• How to complete this task:
The records below are to be transcribed exactly as they appear.

• Records provided:
::::

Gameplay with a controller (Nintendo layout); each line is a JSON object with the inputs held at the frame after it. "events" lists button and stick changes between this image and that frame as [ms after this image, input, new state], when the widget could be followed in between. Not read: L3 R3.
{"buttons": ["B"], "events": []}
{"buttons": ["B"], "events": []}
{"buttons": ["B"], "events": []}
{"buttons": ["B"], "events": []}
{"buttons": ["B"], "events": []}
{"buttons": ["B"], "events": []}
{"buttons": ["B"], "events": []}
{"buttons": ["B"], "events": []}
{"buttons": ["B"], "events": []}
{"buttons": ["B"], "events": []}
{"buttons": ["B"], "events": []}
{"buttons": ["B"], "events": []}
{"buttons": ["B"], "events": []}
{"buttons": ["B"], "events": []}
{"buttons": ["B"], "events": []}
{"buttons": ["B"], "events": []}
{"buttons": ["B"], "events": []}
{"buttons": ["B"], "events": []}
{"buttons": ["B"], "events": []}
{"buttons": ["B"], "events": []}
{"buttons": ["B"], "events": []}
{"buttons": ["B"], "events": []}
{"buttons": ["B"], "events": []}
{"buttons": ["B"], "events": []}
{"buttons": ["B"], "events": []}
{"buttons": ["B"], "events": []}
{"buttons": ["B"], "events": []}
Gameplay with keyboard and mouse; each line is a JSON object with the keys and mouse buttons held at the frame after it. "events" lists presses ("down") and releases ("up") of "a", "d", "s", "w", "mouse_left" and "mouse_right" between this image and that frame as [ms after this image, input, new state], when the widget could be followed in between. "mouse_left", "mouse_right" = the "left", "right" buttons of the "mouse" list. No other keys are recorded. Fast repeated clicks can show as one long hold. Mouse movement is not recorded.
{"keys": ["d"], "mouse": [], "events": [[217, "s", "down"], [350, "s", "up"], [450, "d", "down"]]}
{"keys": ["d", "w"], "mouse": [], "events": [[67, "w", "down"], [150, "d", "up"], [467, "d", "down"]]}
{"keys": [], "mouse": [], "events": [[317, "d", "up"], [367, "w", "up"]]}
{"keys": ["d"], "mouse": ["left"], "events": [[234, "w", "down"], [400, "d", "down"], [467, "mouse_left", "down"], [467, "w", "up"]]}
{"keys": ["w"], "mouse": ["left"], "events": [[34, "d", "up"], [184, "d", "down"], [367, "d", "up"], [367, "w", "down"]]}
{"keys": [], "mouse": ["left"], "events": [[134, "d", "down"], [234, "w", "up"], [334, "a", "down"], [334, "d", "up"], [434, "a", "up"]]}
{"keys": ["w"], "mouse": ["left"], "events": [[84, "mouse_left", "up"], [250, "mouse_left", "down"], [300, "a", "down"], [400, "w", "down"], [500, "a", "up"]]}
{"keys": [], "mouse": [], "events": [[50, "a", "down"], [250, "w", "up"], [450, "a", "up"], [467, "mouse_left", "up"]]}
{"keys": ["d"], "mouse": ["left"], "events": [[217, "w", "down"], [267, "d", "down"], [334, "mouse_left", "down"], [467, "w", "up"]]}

::::

• Written solution:
Gameplay with a controller (Nintendo layout); each line is a JSON object with the inputs held at the frame after it. "events" lists button and stick changes between this image and that frame as [ms after this image, input, new state], when the widget could be followed in between. Not read: L3 R3.
{"buttons": ["B"], "events": []}
{"buttons": ["B"], "events": []}
{"buttons": ["B"], "events": []}
{"buttons": ["B"], "events": []}
{"buttons": ["B"], "events": []}
{"buttons": ["B"], "events": []}
{"buttons": ["B"], "events": []}
{"buttons": ["B"], "events": []}
{"buttons": ["B"], "events": []}
{"buttons": ["B"], "events": []}
{"buttons": ["B"], "events": []}
{"buttons": ["B"], "events": []}
{"buttons": ["B"], "events": []}
{"buttons": ["B"], "events": []}
{"buttons": ["B"], "events": []}
{"buttons": ["B"], "events": []}
{"buttons": ["B"], "events": []}
{"buttons": ["B"], "events": []}
{"buttons": ["B"], "events": []}
{"buttons": ["B"], "events": []}
{"buttons": ["B"], "events": []}
{"buttons": ["B"], "events": []}
{"buttons": ["B"], "events": []}
{"buttons": ["B"], "events": []}
{"buttons": ["B"], "events": []}
{"buttons": ["B"], "events": []}
{"buttons": ["B"], "events": []}
Gameplay with keyboard and mouse; each line is a JSON object with the keys and mouse buttons held at the frame after it. "events" lists presses ("down") and releases ("up") of "a", "d", "s", "w", "mouse_left" and "mouse_right" between this image and that frame as [ms after this image, input, new state], when the widget could be followed in between. "mouse_left", "mouse_right" = the "left", "right" buttons of the "mouse" list. No other keys are recorded. Fast repeated clicks can show as one long hold. Mouse movement is not recorded.
{"keys": ["d"], "mouse": [], "events": [[217, "s", "down"], [350, "s", "up"], [450, "d", "down"]]}
{"keys": ["d", "w"], "mouse": [], "events": [[67, "w", "down"], [150, "d", "up"], [467, "d", "down"]]}
{"keys": [], "mouse": [], "events": [[317, "d", "up"], [367, "w", "up"]]}
{"keys": ["d"], "mouse": ["left"], "events": [[234, "w", "down"], [400, "d", "down"], [467, "mouse_left", "down"], [467, "w", "up"]]}
{"keys": ["w"], "mouse": ["left"], "events": [[34, "d", "up"], [184, "d", "down"], [367, "d", "up"], [367, "w", "down"]]}
{"keys": [], "mouse": ["left"], "events": [[134, "d", "down"], [234, "w", "up"], [334, "a", "down"], [334, "d", "up"], [434, "a", "up"]]}
{"keys": ["w"], "mouse": ["left"], "events": [[84, "mouse_left", "up"], [250, "mouse_left", "down"], [300, "a", "down"], [400, "w", "down"], [500, "a", "up"]]}
{"keys": [], "mouse": [], "events": [[50, "a", "down"], [250, "w", "up"], [450, "a", "up"], [467, "mouse_left", "up"]]}
{"keys": ["d"], "mouse": ["left"], "events": [[217, "w", "down"], [267, "d", "down"], [334, "mouse_left", "down"], [467, "w", "up"]]}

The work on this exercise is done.